Help for a "Surface and Flux integrals" program

[salvomic]

(11-04-2017 10:21 AM)AlexFekken Wrote:  Hi Salvo,

You must paramtrise with polar coordinates from the start; the way you are doing it, your are not integrating over a circle in the (x, y)-space but a square (your image is missing but that is what I think you are doing)

E.g. parametrise the surface as

\[ (x=u \cos(v),\ y = u \sin(v),\ z= u^2)\]
where
\[(u,v) \in [0,1] \times [0,2 \pi] \]

...

\[ |I| = \sqrt{4 u^4 + u^2} = u \sqrt{1 + 4 u^2} \]

etcetera...

It's true, Alex!
the correct input is, therefor:
sfint(1,[u*COS(v),u*SIN(v), u^2],[0,1],[0,2π]) that gives (1/6)*(√5*5*π-π) = 5.3304135, and simplifying we have the same result with (π/6)*(5^(3/2)-1) as in the book (that's correct!)

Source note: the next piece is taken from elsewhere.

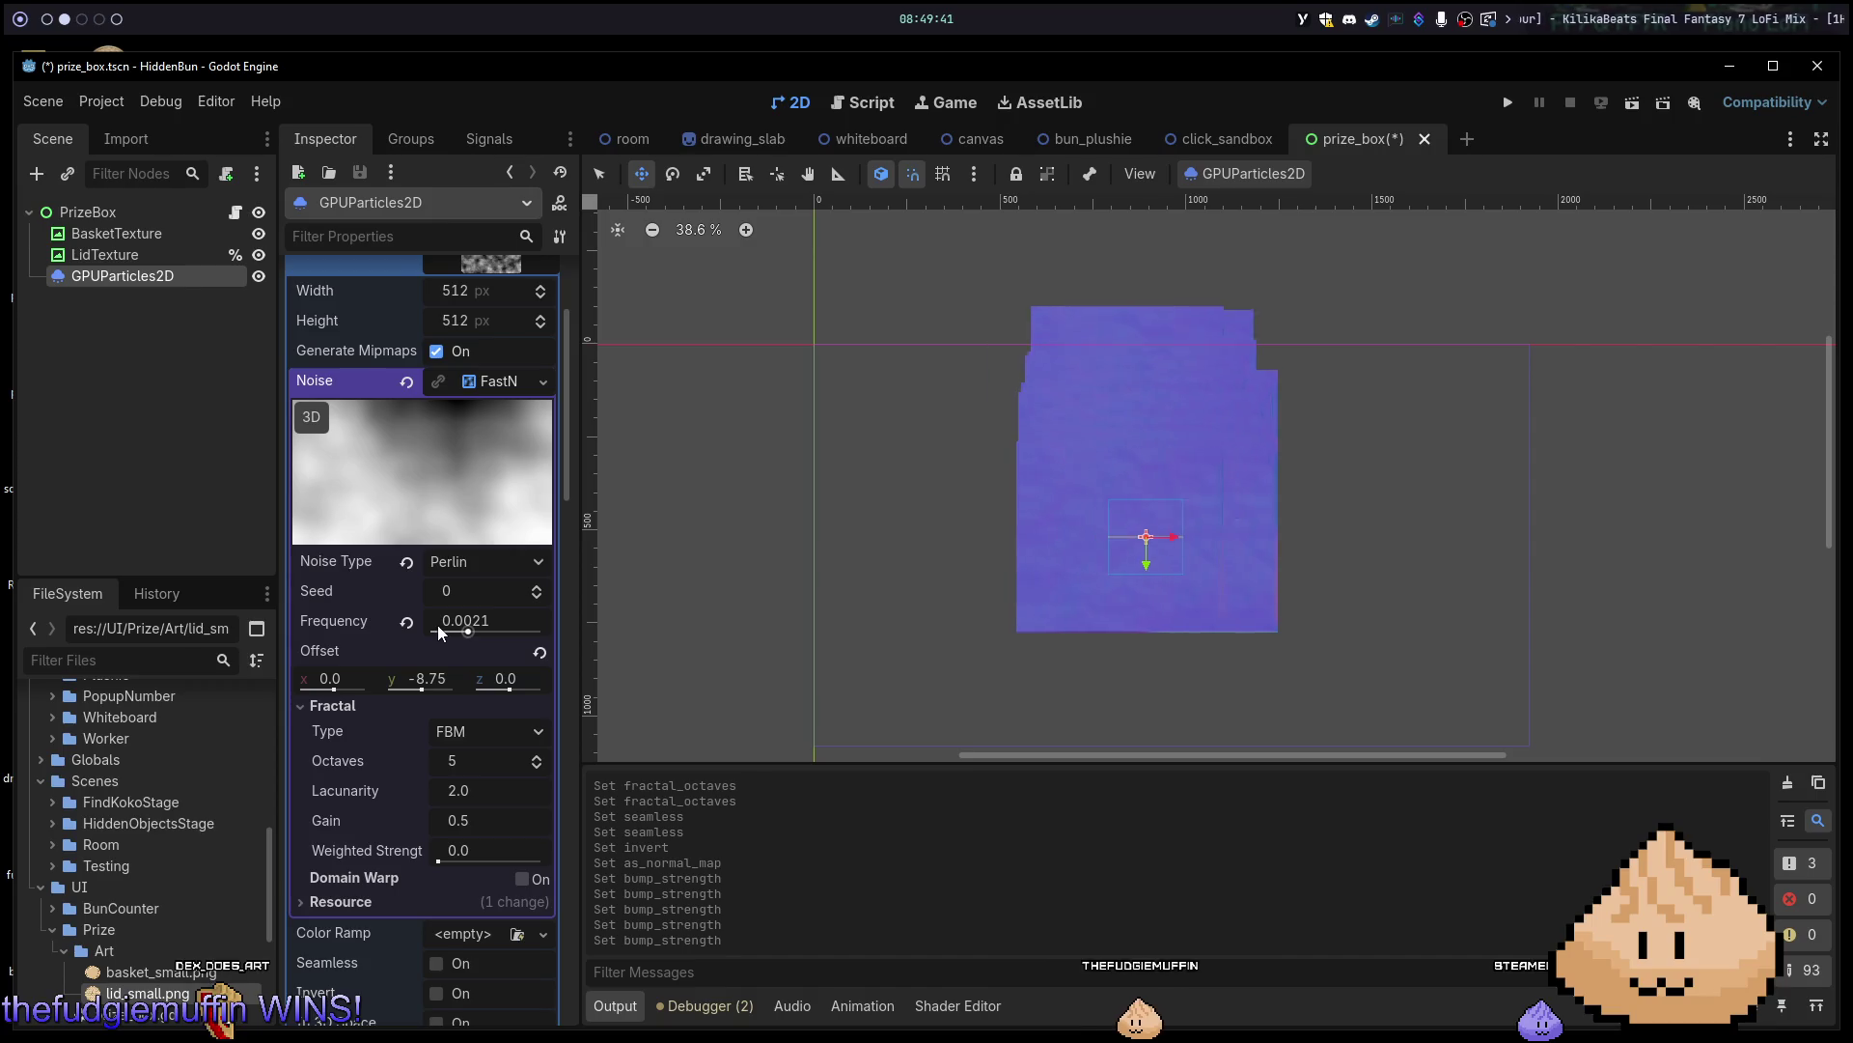
pyautogui.scroll(-3, 435, 628)
pyautogui.scroll(-6, 426, 772)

This fact induce me to think that we should find a way to help user with the changes of coordinates too...

EDIT: add:
But, if the result now correspond a that of the book, why in the Prime, doing this integral \( \int_{\sigma }1dS=\iint\sqrt{4u^2+4v^2+1}dudv=\int_{0}^{1}\int_{0}^{2\pi }\rho \sqrt{1+4\rho ^2}d \rho d\theta = \frac{\pi }{6} (5^\frac{3}{2}-1) \) we get a different result? Am I wrong with its input? or the book's example is not so clear...

Salvo